Yes, but it’s a downer, so if you’re a self-described “uppers ho,” you’re gonna have a bad trip. Early on in the film, Alexandra pleads with Sin-dee that she “doesn’t want drama.” Sin-dee promises her that there won’t be, but she has a glimmer in her eye that says otherwise.
My friend, who was watching the movie with me, turned to me at this moment and said, “I hate people like this. This is gonna be a stressful watch.”
She was right. As the rest of the movie played out, I recalled viewing Uncut Gems and having a minor heart attack watching Adam Sandler’s character make increasingly dangerous gambling decisions. Tangerine‘s Sin-dee is a hurricane of a woman who is often the architect of her own misery. Nevertheless, her magnetism (or, perhaps, her personal low-pressure, high-speed storm system) draws people in, only to shred them, flinging them 90 miles from where they started. The personal conflicts Sin-dee engages in are brutal and cut to the bone, making many scenes intensely uncomfortable to watch. I don’t like her–most of all because I adore her best friend, Alexandra. Alexandra stands firm in the face of Sin-dee’s maelstrom until the climax of the film, and only in the final scene of the movie does the viewer understand why they’re best friends in the first place.
That’s kinda the point of the movie, though. I don’t personally know any black, transgender sex workers from Los Angeles. By the end of Tangerine, however, I wanted to befriend one and have nothing to do with the second. Such are my feelings towards people in my neighborhood–I’d drop everything to help some while rolling my eyes at others.

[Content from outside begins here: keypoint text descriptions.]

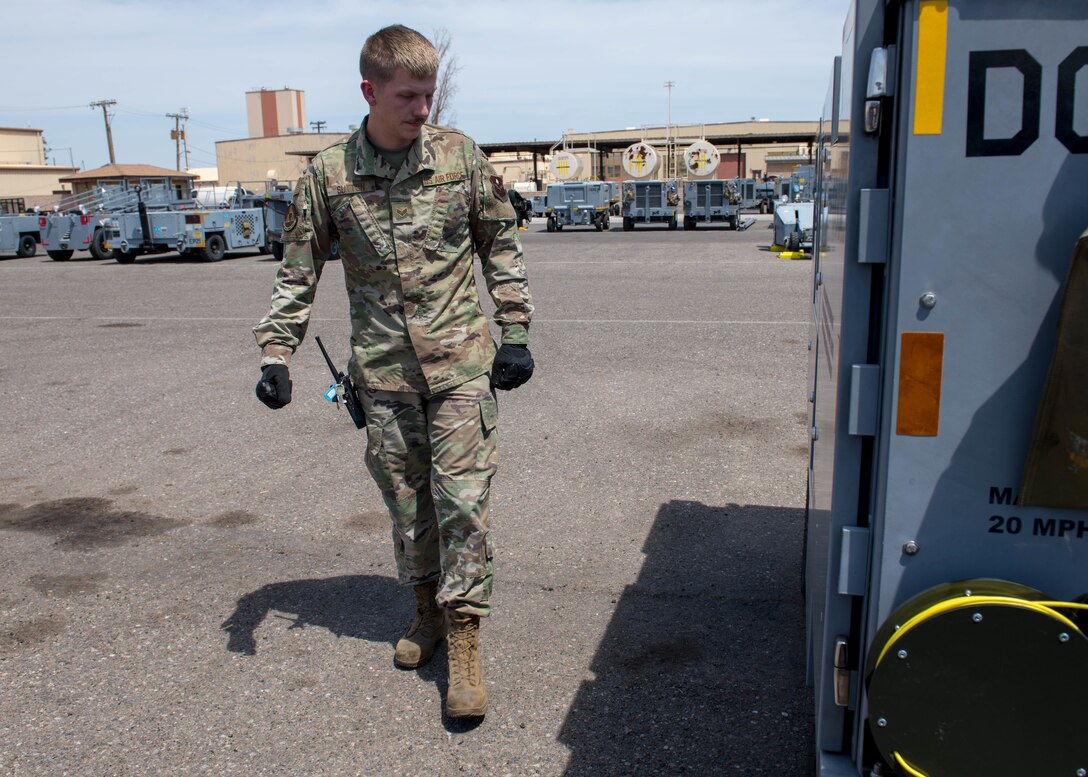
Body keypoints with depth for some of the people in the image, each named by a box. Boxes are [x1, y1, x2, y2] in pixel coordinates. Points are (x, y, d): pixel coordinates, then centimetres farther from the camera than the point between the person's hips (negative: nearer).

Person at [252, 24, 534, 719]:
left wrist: (515, 332, 3)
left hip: (461, 361, -1)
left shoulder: (460, 154, -1)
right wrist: (276, 355, 0)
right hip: (383, 370, 2)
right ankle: (428, 609, 33)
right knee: (406, 499, 12)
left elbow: (501, 244, 7)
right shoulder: (329, 174, -1)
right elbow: (298, 273, 6)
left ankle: (464, 641, 8)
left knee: (463, 497, -4)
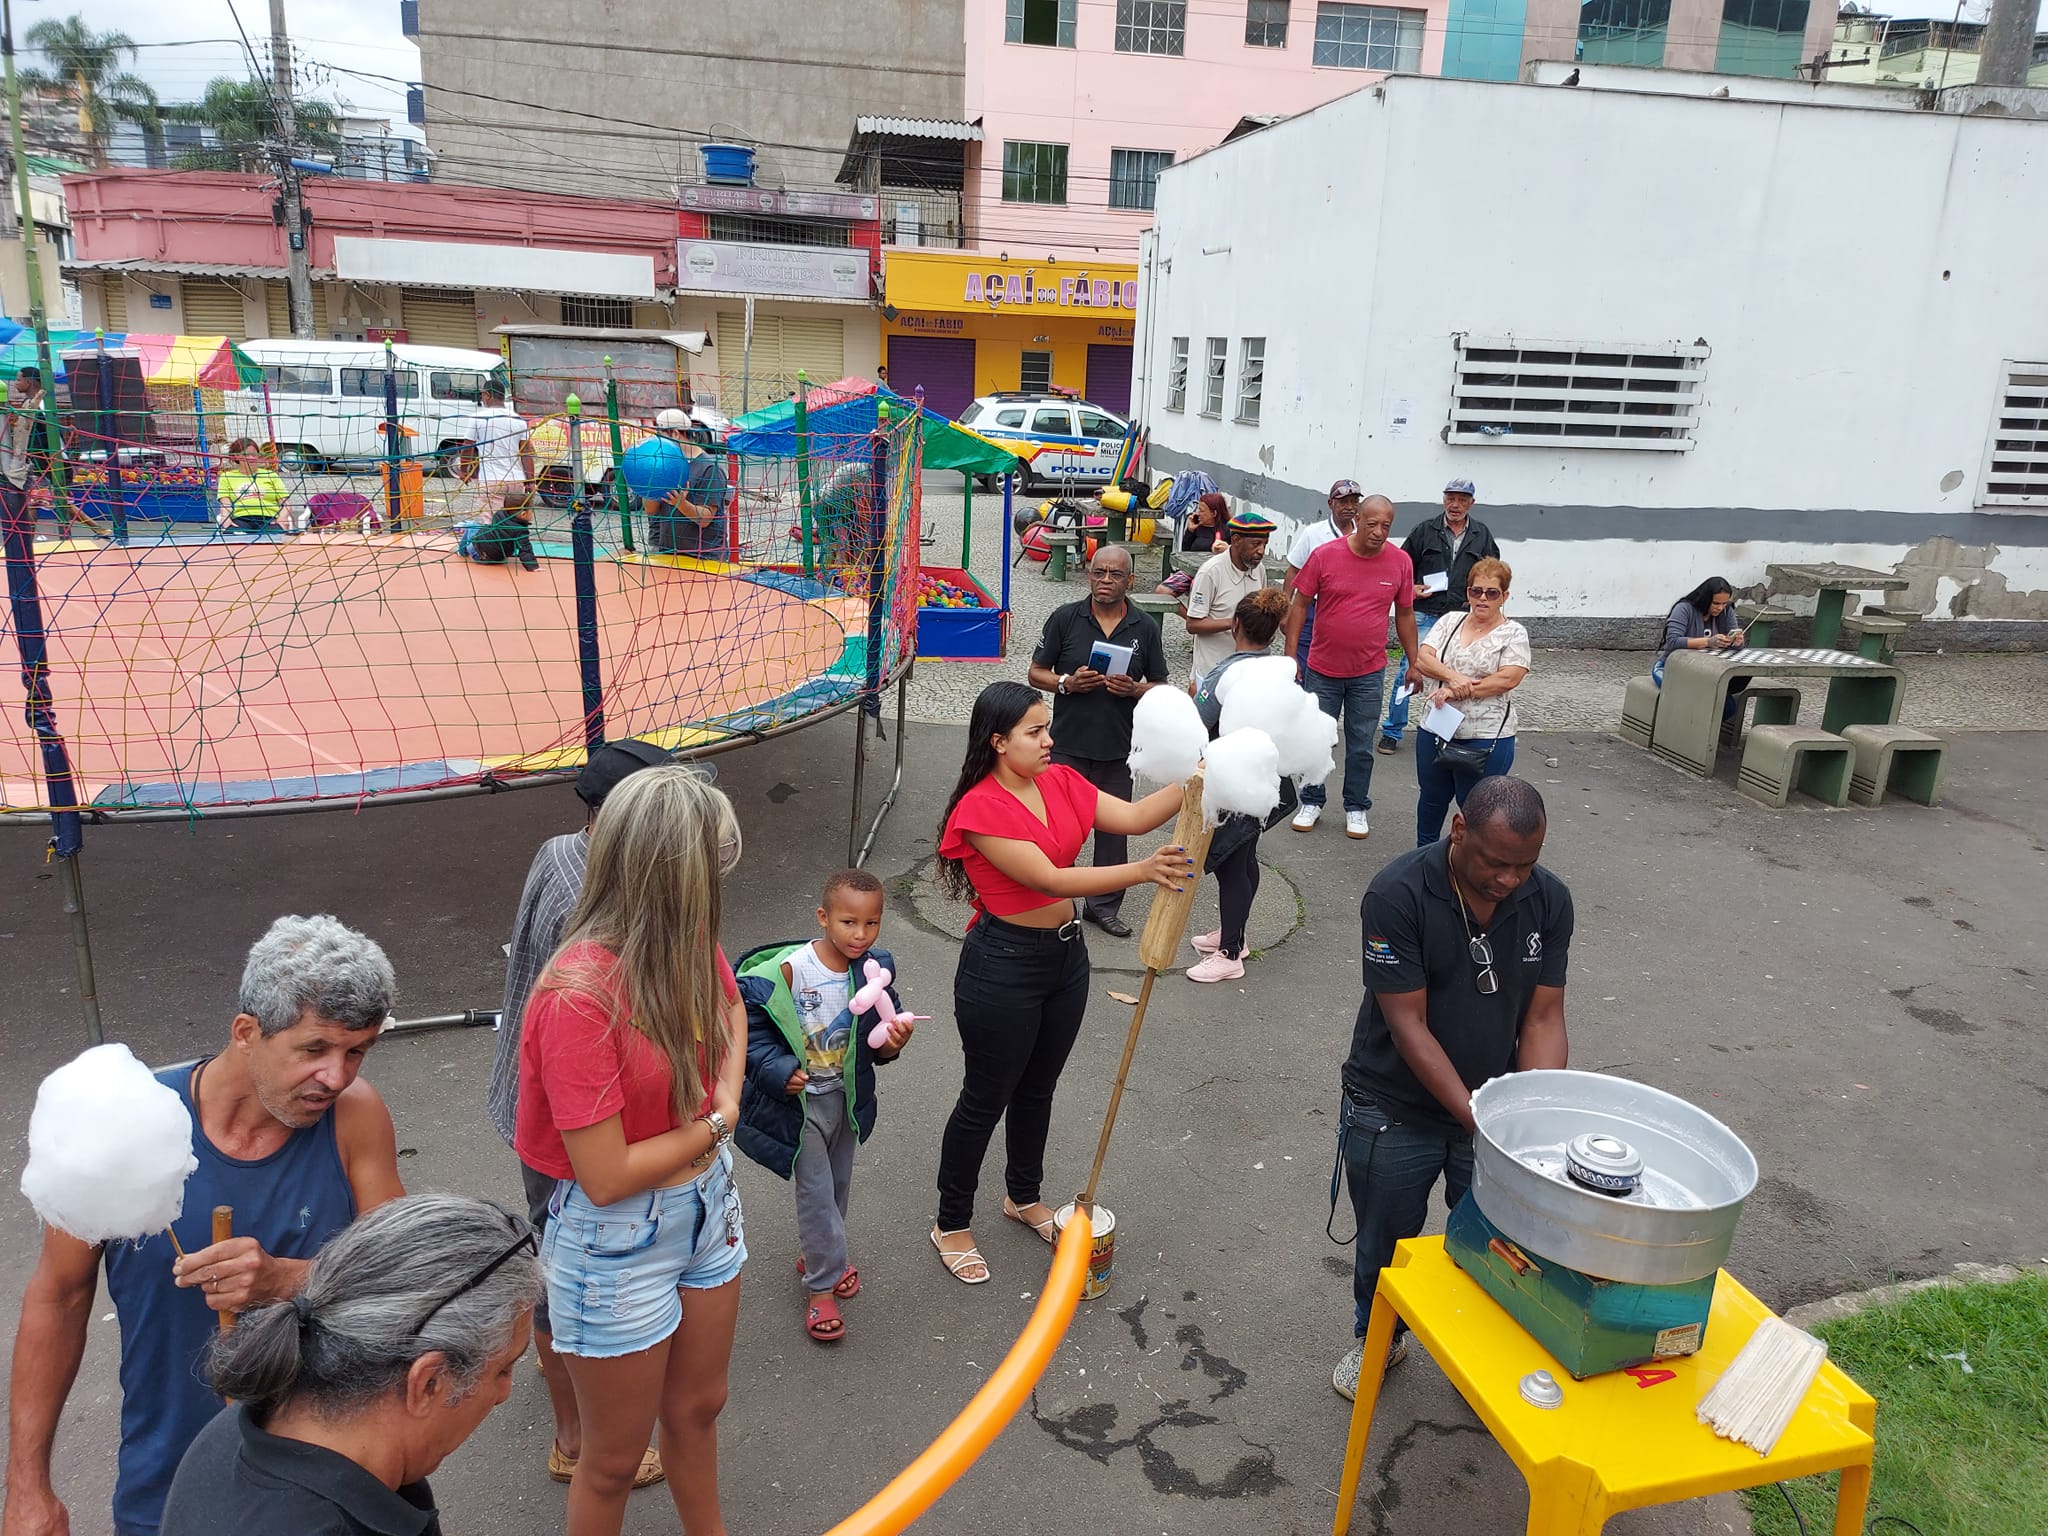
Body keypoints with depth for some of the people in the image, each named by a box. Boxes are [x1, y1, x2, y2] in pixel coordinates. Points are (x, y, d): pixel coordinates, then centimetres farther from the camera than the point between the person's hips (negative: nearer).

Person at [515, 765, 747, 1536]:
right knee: (614, 1460, 17)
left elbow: (730, 1014, 14)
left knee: (697, 1409, 28)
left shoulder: (689, 942, -9)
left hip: (704, 1209, 7)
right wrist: (712, 1126, -12)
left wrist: (724, 1096, -3)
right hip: (617, 1245, -6)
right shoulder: (581, 995, -30)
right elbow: (605, 1176, -26)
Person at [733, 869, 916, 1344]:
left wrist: (890, 1043, -19)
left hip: (846, 1095, 5)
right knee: (816, 1192, 0)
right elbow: (751, 1028, -16)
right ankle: (822, 1286, 17)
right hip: (799, 1100, -5)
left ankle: (815, 1254, 45)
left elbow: (877, 1037, 3)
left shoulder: (875, 970, -10)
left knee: (838, 1184, 21)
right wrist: (779, 1070, -27)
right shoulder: (787, 969, -24)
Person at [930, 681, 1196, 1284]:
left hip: (1065, 954, 7)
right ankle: (952, 1224, 29)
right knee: (986, 1098, 9)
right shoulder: (980, 809, -23)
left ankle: (1024, 1196, 46)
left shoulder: (1060, 782, 0)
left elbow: (1134, 816, -7)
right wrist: (1142, 871, -37)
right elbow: (1049, 878, -29)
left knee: (1038, 1087, 23)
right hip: (1003, 965, -7)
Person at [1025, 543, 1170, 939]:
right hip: (1068, 743, -1)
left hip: (1118, 747, 2)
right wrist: (1067, 683, -16)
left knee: (1113, 827, 10)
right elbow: (1037, 673, 3)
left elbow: (1160, 686, 9)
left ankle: (1104, 904, 25)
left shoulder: (1145, 628, 3)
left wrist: (1134, 690, -12)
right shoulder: (1065, 618, -1)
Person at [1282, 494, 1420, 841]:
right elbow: (1300, 604, -3)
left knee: (1361, 745, 10)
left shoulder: (1400, 563, -4)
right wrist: (1290, 653, -5)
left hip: (1369, 672, 1)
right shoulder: (1325, 556, -10)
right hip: (1324, 669, -1)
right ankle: (1312, 802, 27)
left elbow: (1405, 614, 7)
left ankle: (1356, 808, 24)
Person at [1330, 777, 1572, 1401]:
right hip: (1395, 1109, -3)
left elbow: (1543, 1016, -7)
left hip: (1495, 1107, 3)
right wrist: (1474, 1117, -29)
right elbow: (1407, 1023, -24)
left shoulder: (1549, 900, -11)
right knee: (1386, 1244, 16)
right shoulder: (1397, 893, -25)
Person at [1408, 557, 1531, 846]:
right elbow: (1422, 659, -3)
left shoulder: (1513, 634, -3)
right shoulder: (1449, 621, 8)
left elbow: (1507, 679, -16)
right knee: (1431, 798, 18)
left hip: (1486, 738, -4)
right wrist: (1453, 676, -20)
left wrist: (1458, 691, -19)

Finding so much common ground with people I don’t normally associate makes Tangerine essential viewing.
I wouldn’t call my viewing experience enjoyable, which harkens back to the age-old “art vs. entertainment” clash. This movie is important; its voice, invaluable; its style, groundbreaking. It also has plenty of laugh-out-loud moments (see Dinah’s name pronunciation above). The combative nature of Tangerine‘s main character hit me as abrasive, however, and was too much medicine for any amount of sugar to help.
That said, I suspect that both my friend and I have perspective bias. My midwestern upbringing (along with some fun family dynamics) make conflict uncomfortable to even watch, especially the cutting nature Sin-dee displays. If that doesn’t bother you, this movie will go down much easier. If it DOES bother you, don’t worry, because the movie’s under 90 minutes, so you won’t be cringing long.